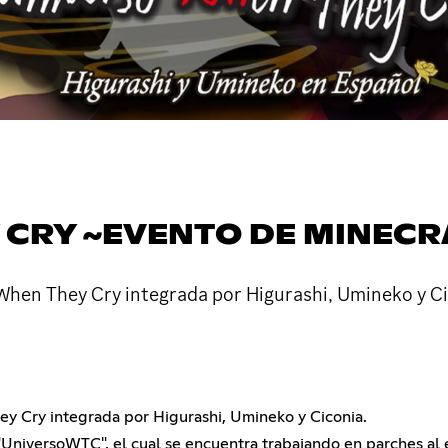
 CRY ~EVENTO DE MINECR
When They Cry integrada por Higurashi, Umineko y Ci
y Cry integrada por Higurashi, Umineko y Ciconia.
 "UniversoWTC", el cual se encuentra trabajando en parches al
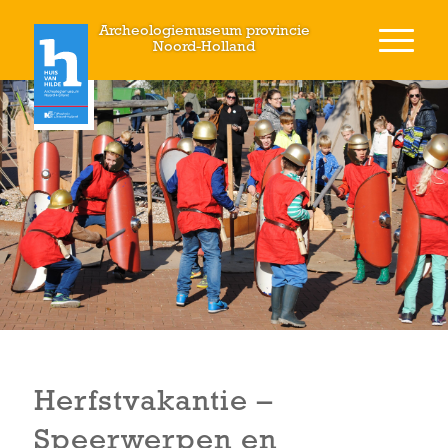
Archeologiemuseum provincie
Noord-Holland
Herfstvakantie –
Speerwerpen en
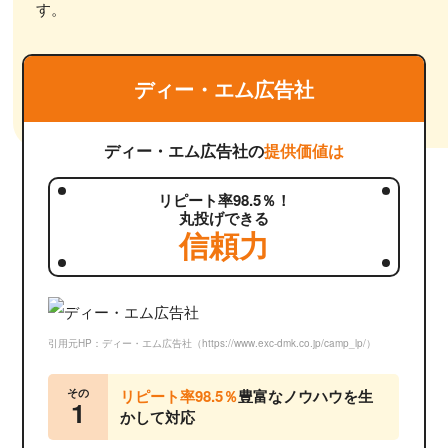
す。
ディー・エム広告社
ディー・エム広告社の
提供価値は
リピート率98.5％！
丸投げできる
信頼力
引用元HP：ディー・エム広告社（https://www.exc-dmk.co.jp/camp_lp/）
その
リピート率98.5％
豊富なノウハウを生
1
かして対応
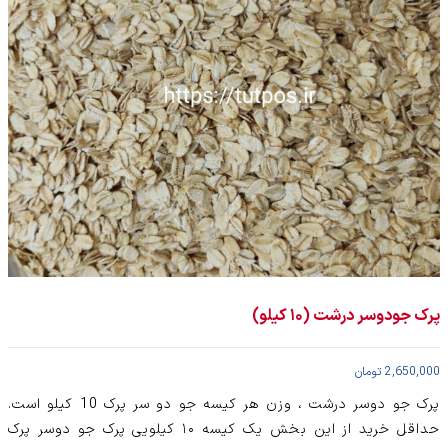
پرک جودوسر درشت (۱۰ کیلو)
2,650,000
تومان
پرک جو دوسر درشت ، وزن هر کیسه جو دو سر پرک 10 کیلو است.
حداقل خرید از این بخش یک کیسه ۱۰ کیلویی پرک جو دوسر پرک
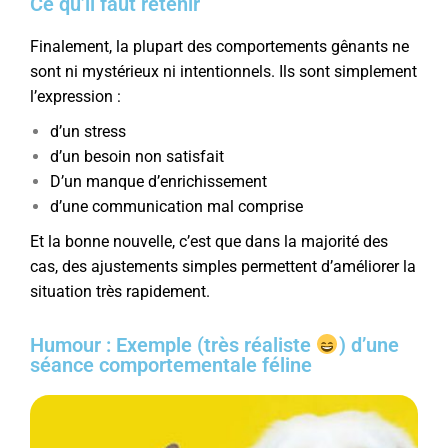
Ce qu’il faut retenir
Finalement, la plupart des comportements gênants ne
sont ni mystérieux ni intentionnels. Ils sont simplement
l’expression :
d’un stress
d’un besoin non satisfait
D’un manque d’enrichissement
d’une communication mal comprise
Et la bonne nouvelle, c’est que dans la majorité des
cas, des ajustements simples permettent d’améliorer la
situation très rapidement.
Humour : Exemple (très réaliste
) d’une
séance comportementale féline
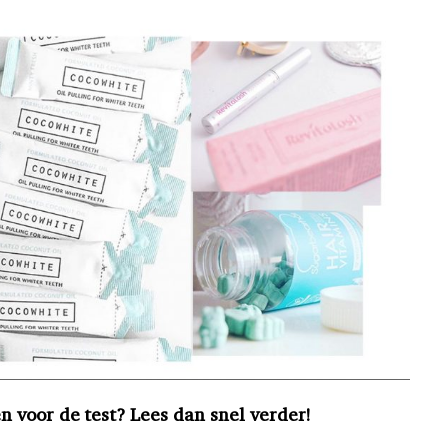
 voor de test? Lees dan snel verder!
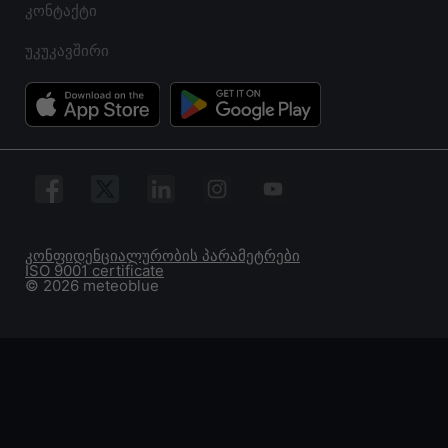
კონტაქტი
უკუკავშირი
კონფიდენციალურობის პარამეტრები
ISO 9001 certificate
© 2026 meteoblue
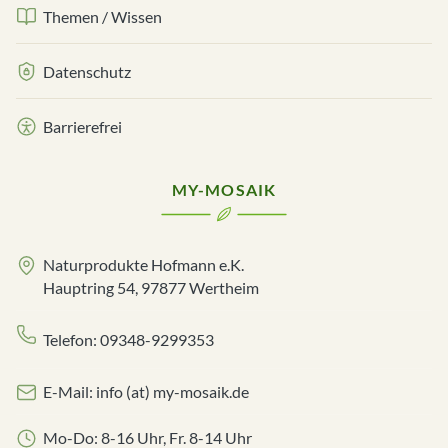
Themen / Wissen
Datenschutz
Barrierefrei
MY-MOSAIK
Naturprodukte Hofmann e.K.
Hauptring 54, 97877 Wertheim
Telefon: 09348-9299353
E-Mail: info (at) my-mosaik.de
Mo-Do: 8-16 Uhr, Fr. 8-14 Uhr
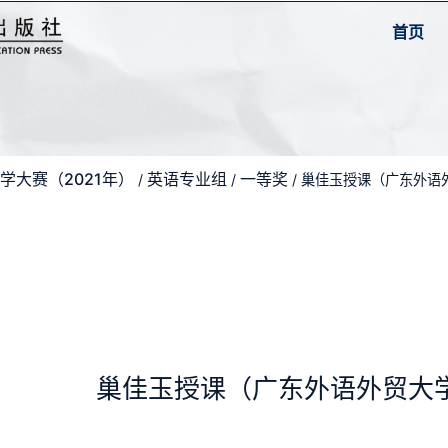
首页
学大赛（2021年）
英语专业组
一等奖
/
/
/ 巢佳玉授课（广东外语
巢佳玉授课（广东外语外贸大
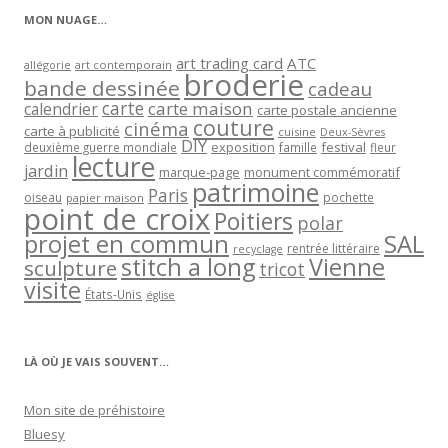
MON NUAGE…
art trading card
ATC
allégorie
art contemporain
broderie
bande dessinée
cadeau
carte
carte maison
calendrier
carte postale ancienne
couture
cinéma
carte à publicité
cuisine
Deux-Sèvres
DIY
exposition
festival
famille
deuxième guerre mondiale
fleur
lecture
jardin
marque-page
monument commémoratif
patrimoine
Paris
oiseau
papier maison
pochette
point de croix
Poitiers
polar
projet en commun
SAL
rentrée littéraire
recyclage
stitch a long
Vienne
sculpture
tricot
visite
États-Unis
église
LÀ OÙ JE VAIS SOUVENT…
Mon site de préhistoire
Bluesy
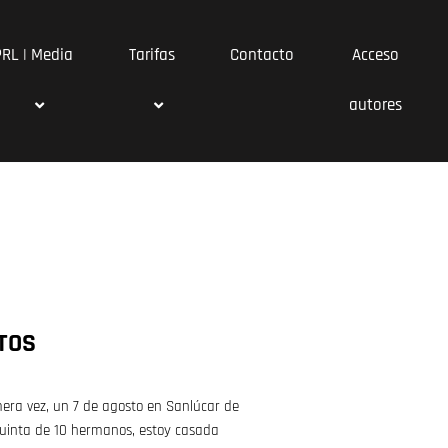
PRL | Media
Tarifas
Contacto
Acceso
autores
TOS
imera vez, un 7 de agosto en Sanlúcar de
uinta de 10 hermanos, estoy casada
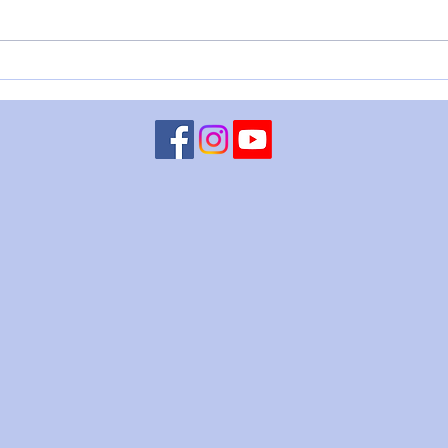
LUNA CONGIUNTA A
MART
CHIRONE RETROGRADO - 5
– 4 
agosto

» TASK DIRECTIONS
From the listing above, copy every line that includes the word "Higurashi".

» RESPONSE AREA
When They Cry integrada por Higurashi, Umineko y Ci
y Cry integrada por Higurashi, Umineko y Ciconia.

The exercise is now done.